José “Pepe” Mujica, ex-presidente do Uruguai e referência mundial por sua vida austera, faleceu hoje, deixando como parte de seu legado a relação única com seu sítio em Rincón del Cerro, que se tornou símbolo de seu governo e de sua filosofia de vida. Localizada a cerca de 20 minutos do centro de Montevidéu, em um bairro operário, a propriedade de 20 hectares foi não apenas sua morada, mas também a residência oficial do governo uruguaio durante seu mandato.
Ao assumir a presidência em 2010, Mujica recusou-se a viver no tradicional palácio presidencial Suárez y Reyes, situado em um bairro aristocrático da capital. Preferiu permanecer em sua chácara de paredes descascadas, tetos de zinco verde e quintal povoado por galinhas, flores e hortaliças. A única adaptação feita no local foi a construção de uma pequena casa para os seguranças, contrastando com a estrutura luxuosa da residência oficial, que ele usava apenas para reuniões de trabalho.
Mujica justificava sua escolha como uma defesa da sobriedade: “Minha maneira de viver é consequência da evolução da minha vida. Lutei até onde é possível pela igualdade e equidade dos homens”, afirmou em entrevista. Ele rejeitava a ideia de que sua vida simples fosse uma valorização da pobreza, preferindo defini-la como “valorização da sobriedade no viver”.
O cotidiano no sítio presidencial
A rotina de Mujica na chácara era marcada por hábitos simples. Dirigia seu próprio Fusca azul, lia jornais em um iPad por falta de distribuição na região, cozinhava seu prato favorito – carne com cebola – e fazia compras no mercadinho do bairro ao lado da esposa, Lucía Topolansky. A segurança era discreta, limitada a uma pequena guarita e poucos policiais. E a convivência com vizinhos e animais, como a cadela Manuela, reforçava o clima de normalidade.

Mesmo presidente, José Mujica mantinha o cultivo de flores e hortaliças, tradição herdada da infância, quando ajudava a mãe na lavoura após a morte do pai. O ex-guerrilheiro tupamaro também destinou parte da propriedade para projetos sociais. Como a doação de cinco hectares e meio à Direção Nacional de Apoio aos Libertos, para construção de moradias para ex-presidiários.
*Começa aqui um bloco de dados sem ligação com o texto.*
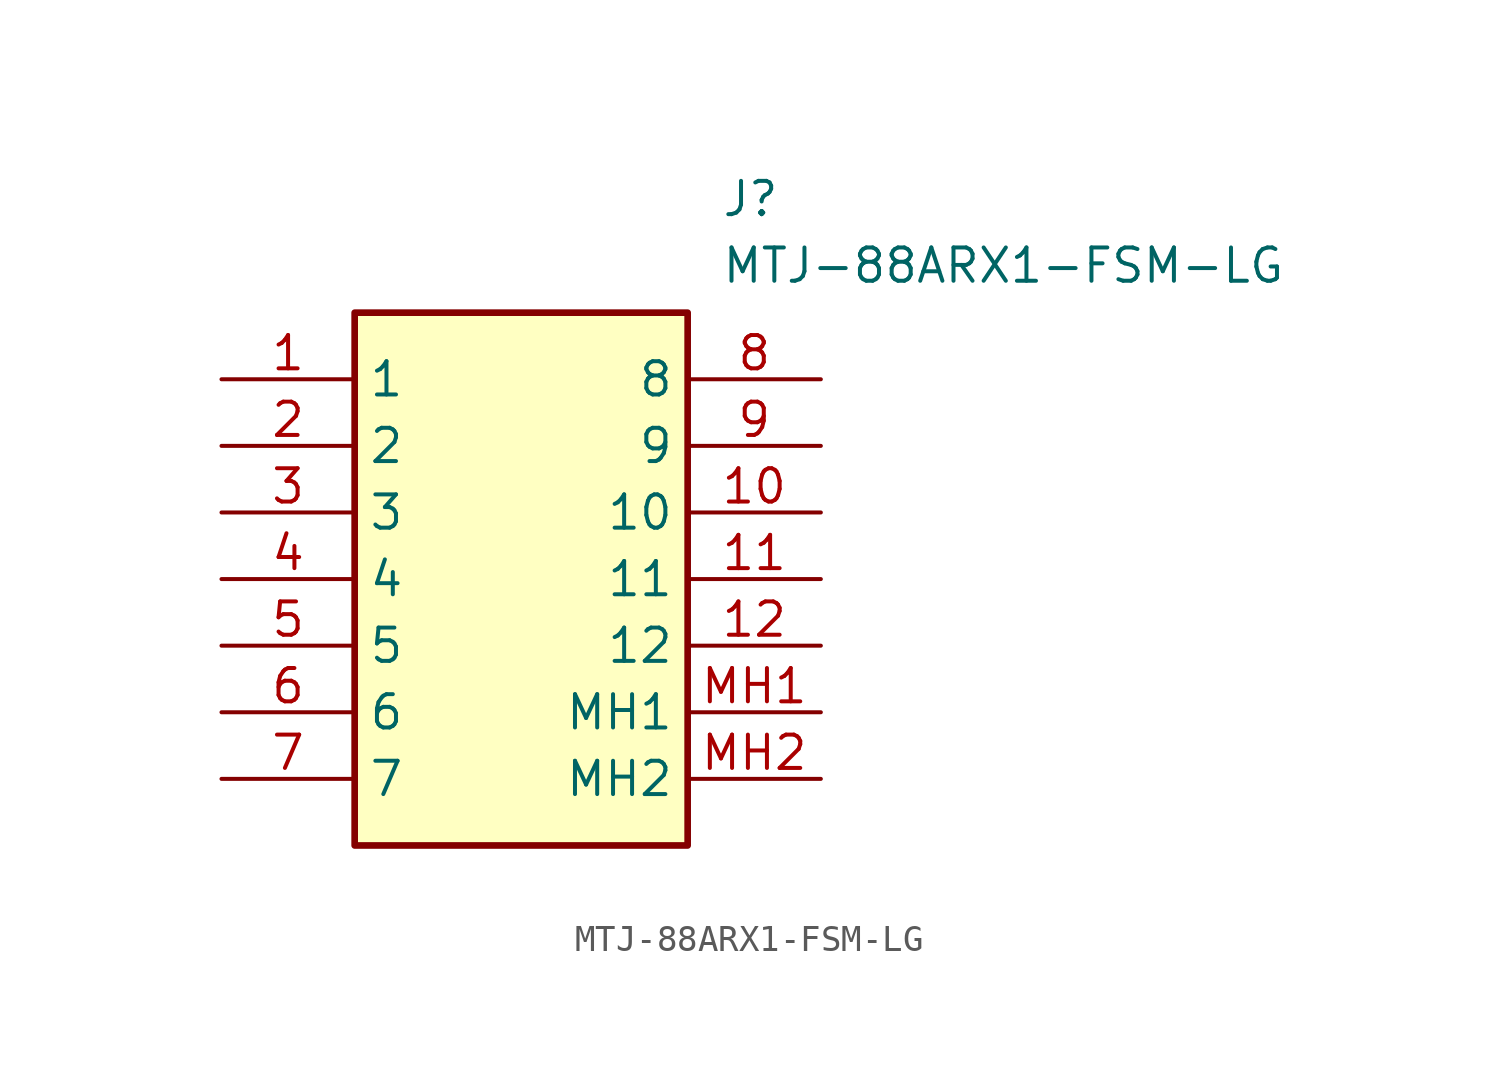
<source format=kicad_sym>
(kicad_symbol_lib
  (version 20211014)
  (generator SamacSys_ECAD_Model)
  (symbol "MTJ-88ARX1-FSM-LG"
    (property "Reference" "J"
      (at 19.05 7.62 0)
      (effects (font (size 1.27 1.27)) (justify left top)))
    (property "Value" "MTJ-88ARX1-FSM-LG"
      (at 19.05 5.08 0)
      (effects (font (size 1.27 1.27)) (justify left top)))
    (rectangle
      (start 5.08 2.54)
      (end 17.78 -17.78)
      (stroke (width 0.254) (type default))
      (fill (type background)))
    (pin passive line
      (at 0 0 0)
      (length 5.08)
      (name "1" (effects (font (size 1.27 1.27))))
      (number "1" (effects (font (size 1.27 1.27)))))
    (pin passive line
      (at 0 -2.54 0)
      (length 5.08)
      (name "2" (effects (font (size 1.27 1.27))))
      (number "2" (effects (font (size 1.27 1.27)))))
    (pin passive line
      (at 0 -5.08 0)
      (length 5.08)
      (name "3" (effects (font (size 1.27 1.27))))
      (number "3" (effects (font (size 1.27 1.27)))))
    (pin passive line
      (at 0 -7.62 0)
      (length 5.08)
      (name "4" (effects (font (size 1.27 1.27))))
      (number "4" (effects (font (size 1.27 1.27)))))
    (pin passive line
      (at 0 -10.16 0)
      (length 5.08)
      (name "5" (effects (font (size 1.27 1.27))))
      (number "5" (effects (font (size 1.27 1.27)))))
    (pin passive line
      (at 0 -12.7 0)
      (length 5.08)
      (name "6" (effects (font (size 1.27 1.27))))
      (number "6" (effects (font (size 1.27 1.27)))))
    (pin passive line
      (at 0 -15.24 0)
      (length 5.08)
      (name "7" (effects (font (size 1.27 1.27))))
      (number "7" (effects (font (size 1.27 1.27)))))
    (pin passive line
      (at 22.86 0 180)
      (length 5.08)
      (name "8" (effects (font (size 1.27 1.27))))
      (number "8" (effects (font (size 1.27 1.27)))))
    (pin passive line
      (at 22.86 -2.54 180)
      (length 5.08)
      (name "9" (effects (font (size 1.27 1.27))))
      (number "9" (effects (font (size 1.27 1.27)))))
    (pin passive line
      (at 22.86 -5.08 180)
      (length 5.08)
      (name "10" (effects (font (size 1.27 1.27))))
      (number "10" (effects (font (size 1.27 1.27)))))
    (pin passive line
      (at 22.86 -7.62 180)
      (length 5.08)
      (name "11" (effects (font (size 1.27 1.27))))
      (number "11" (effects (font (size 1.27 1.27)))))
    (pin passive line
      (at 22.86 -10.16 180)
      (length 5.08)
      (name "12" (effects (font (size 1.27 1.27))))
      (number "12" (effects (font (size 1.27 1.27)))))
    (pin passive line
      (at 22.86 -12.7 180)
      (length 5.08)
      (name "MH1" (effects (font (size 1.27 1.27))))
      (number "MH1" (effects (font (size 1.27 1.27)))))
    (pin passive line
      (at 22.86 -15.24 180)
      (length 5.08)
      (name "MH2" (effects (font (size 1.27 1.27))))
      (number "MH2" (effects (font (size 1.27 1.27)))))))
</source>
O sítio como mensagem política
A decisão de transformar o sítio em residência oficial foi vista como uma mensagem política poderosa. Mujica defendia que “o mundo está prisioneiro da cultura da sociedade de consumo”. E que “as pessoas não compram com dinheiro, compram com o tempo que tiveram que gastar para ter esse dinheiro”. Seu modo de vida reforçava a crítica ao consumismo e à desigualdade, tornando-se referência internacional como “o presidente mais pobre do mundo”.

Durante seu governo, Mujica também vendeu a residência presidencial de verão em Punta del Este, destinando o valor arrecadado a programas de moradia popular.
Após deixar o poder, Mujica continuou vivendo no sítio, planejando criar uma escola de ofícios rurais para jovens da região. Agora, com sua morte, o local se consolida como símbolo de um estilo de liderança raro: próximo do povo, avesso a privilégios e fiel aos próprios valores até o fim.
A chácara de José Mujica não foi apenas cenário de sua vida. Mas expressão concreta de seu pensamento político e de sua visão de mundo – um legado que ultrapassa fronteiras e inspira gerações.